Your objective:
The response must contain each line of the material that holds "shaker".

Data for this exercise:
|---|
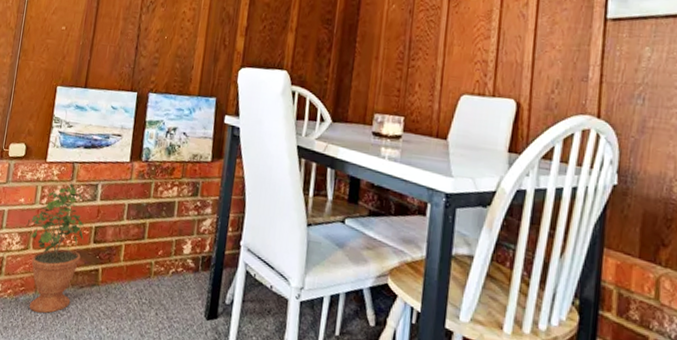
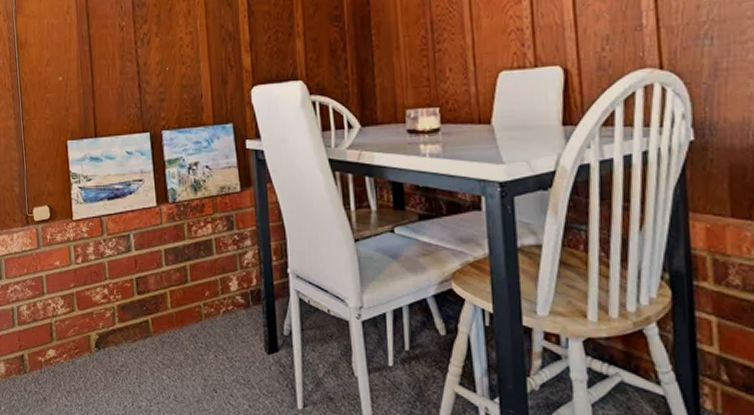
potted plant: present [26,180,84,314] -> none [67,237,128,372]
|---|
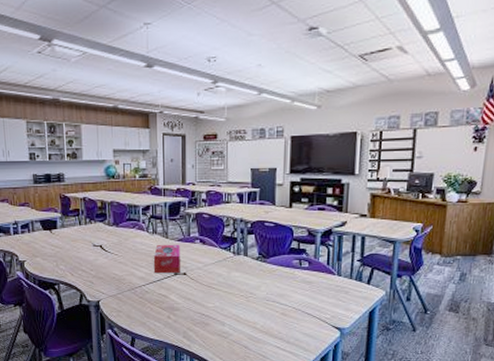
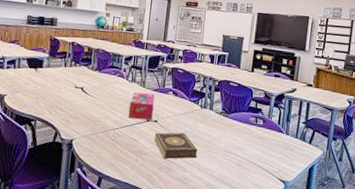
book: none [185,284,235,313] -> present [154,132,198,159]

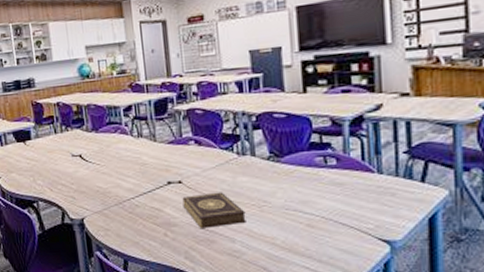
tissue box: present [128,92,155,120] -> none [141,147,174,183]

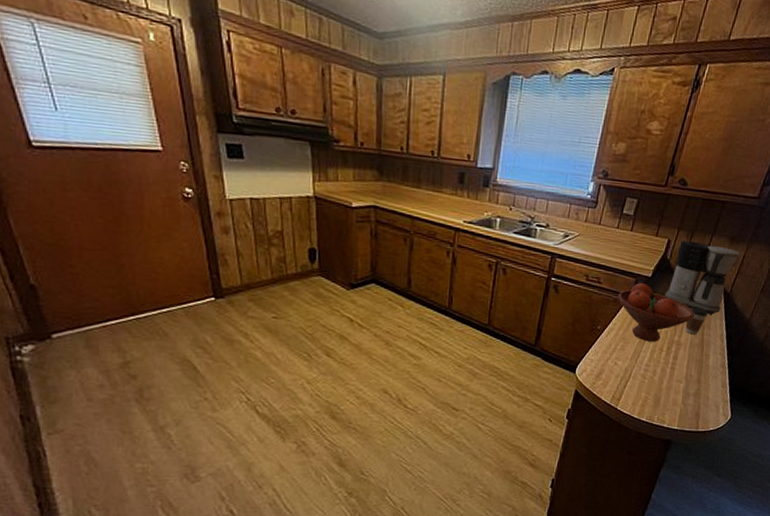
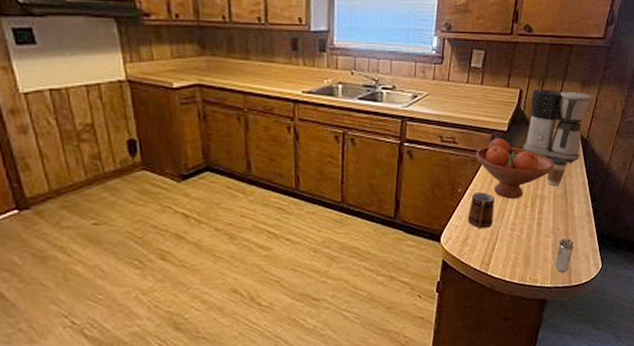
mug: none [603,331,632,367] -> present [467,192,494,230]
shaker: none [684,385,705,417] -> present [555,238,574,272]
|---|
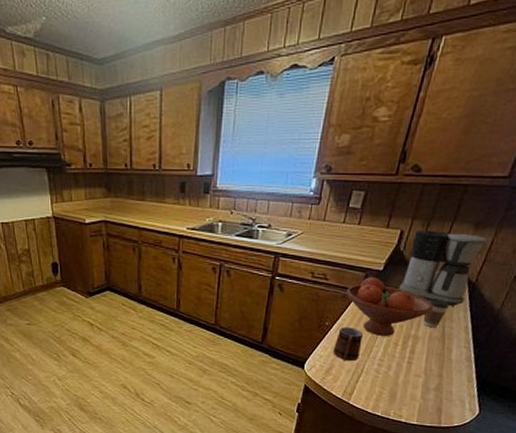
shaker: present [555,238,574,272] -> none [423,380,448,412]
|---|
The completed task:
shaker: none [684,385,705,417] -> present [555,238,574,272]
shaker: present [555,238,574,272] -> none [423,380,448,412]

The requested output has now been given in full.